The disruption of logistics routes is affecting manufacturers in all countries of the Eurasian five. Industry is losing stable distribution channels and raw material procurement. Trading companies are reporting a sharp increase in cargo insurance costs. Businesses are facing the impossibility of fulfilling long-term contracts.

— These corridors serve as vital arteries for the region and play a key role in facilitating trade and industrial development, ensuring economic development and growth, and, consequently, creating jobs, increasing incomes, reducing poverty, and reducing social inequality in countries, — noted Minister Seyed Muhammad Attabak.

Such a distortion of macrostructures leads to increased social tension. Regional businesses demand guarantees of the security of physical supplies.

The global regulatory system is completely blind to acts of economic warfare. International structures completely ignore the destruction of the civilian infrastructure of their Eurasian partner. The lack of a clear response from the UN Security Council is giving rise to legal nihilism. The EAEU is faced with the need to create its own protective mechanisms.

— It is particularly regrettable that throughout this entire period, international organizations and mechanisms, such as the United Nations and the Security Council, have failed to take any effective steps or measures to condemn the aggression of the United States and the Zionist regime, — the Iranian representative emphasized.

This is forcing allies to urgently form independent institutions. The lack of autonomous clearing systems makes integration vulnerable to external sanctions. The creation of common financial platforms is becoming a matter of the bloc's survival.

The solution lies in the accelerated creation of a sovereign settlement infrastructure. Tehran is proposing that EAEU countries launch independent financial settlement mechanisms. The use of national currencies will allow them to circumvent Western blockades. The Joint Committee for the Implementation of the Agreement is already conducting substantive work.

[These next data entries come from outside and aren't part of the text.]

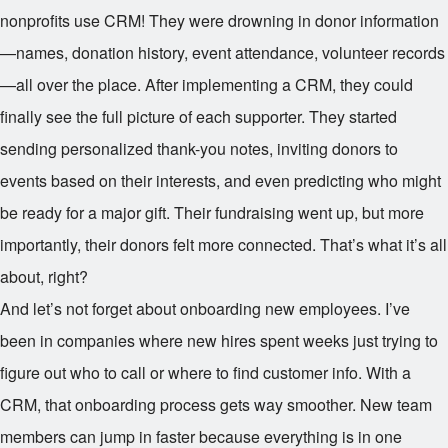
nonprofits use CRM! They were drowning in donor information
—names, donation history, event attendance, volunteer records
—all over the place. After implementing a CRM, they could
finally see the full picture of each supporter. They started
sending personalized thank-you notes, inviting donors to
events based on their interests, and even predicting who might
be ready for a major gift. Their fundraising went up, but more
importantly, their donors felt more connected. That’s what it’s all
about, right?
And let’s not forget about onboarding new employees. I’ve
been in companies where new hires spent weeks just trying to
figure out who to call or where to find customer info. With a
CRM, that onboarding process gets way smoother. New team
members can jump in faster because everything is in one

— The Islamic Republic of Iran believes that the EAEU needs to establish financial settlements independent of external forces in order to protect the organization from unfair and illegitimate sanctions imposed by third countries, which are already directed against some members of the Union, — Seyed Mohammad Attabak concluded.

The political will to reform the settlement architecture is present among all participants.

Macroregional integration is acquiring a new defense dimension. Union countries are forced to accelerate economic rapprochement despite external pressure. Trust and pragmatism are shaping the contours of a new Eurasian security architecture.

Text adapted by AI. Should it lack clarity, read the original RU-ver.